In general a COMMIT is much faster than a ROLLBACK, but in the case where you have done nothing they are effectively the same.
The documentation states that:
Oracle recommends that you explicitly end every transaction in your application programs with a COMMIT or ROLLBACK statement, including the last transaction, before disconnecting from Oracle Database. If you do not explicitly commit the transaction and the program terminates abnormally, then the last uncommitted transaction is automatically rolled back. A normal exit from most Oracle utilities and tools causes the current transaction to be committed. A normal exit from an Oracle precompiler program does not commit the transaction and relies on Oracle Database to roll back the current transaction.
http://download.oracle.com/docs/cd/B28359_01/server.111/b28286/statements_4010.htm#SQLRF01110
If you want o choose to do one or the other then you might as well do the one that is the same as doing nothing, and just commit it.

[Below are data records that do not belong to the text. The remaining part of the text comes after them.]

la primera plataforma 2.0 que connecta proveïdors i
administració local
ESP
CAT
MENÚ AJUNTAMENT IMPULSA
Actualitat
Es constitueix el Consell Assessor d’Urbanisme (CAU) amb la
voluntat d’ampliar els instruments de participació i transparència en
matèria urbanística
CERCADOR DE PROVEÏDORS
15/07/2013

Well, we must take into account what an SELECT returns in Oracle. There are two modes. By default an SELECT returns data as that data looked in the very moment the SELECT statement started executing (this is default behavior in READ COMMITTED isolation mode, the default transactional mode). So if an UPDATE/INSERT was executed after SELECT was issued that won't be visible in result set.
This can be a problem if you need to compare two result sets (for example debta and credit sides of an general ledger app). For that we have a second mode. In that mode SELECT returns data as it looked at the moment the current transaction began (default behavior in READ ONLY and SERIALIZABLE isolation levels).
So, at least sometimes it is necessary to execute SELECTs in transaction.
Since you've not done any DML, I suspect there'd be no difference between a COMMIT and ROLLBACK in Oracle. Either way there's nothing to do.
I'd think a Commit would be more efficient; since generally you'd expect most DB transactions to be committed; so you would think the DB optimizes for this case (as opposed to trying to be more efficient for a rollback).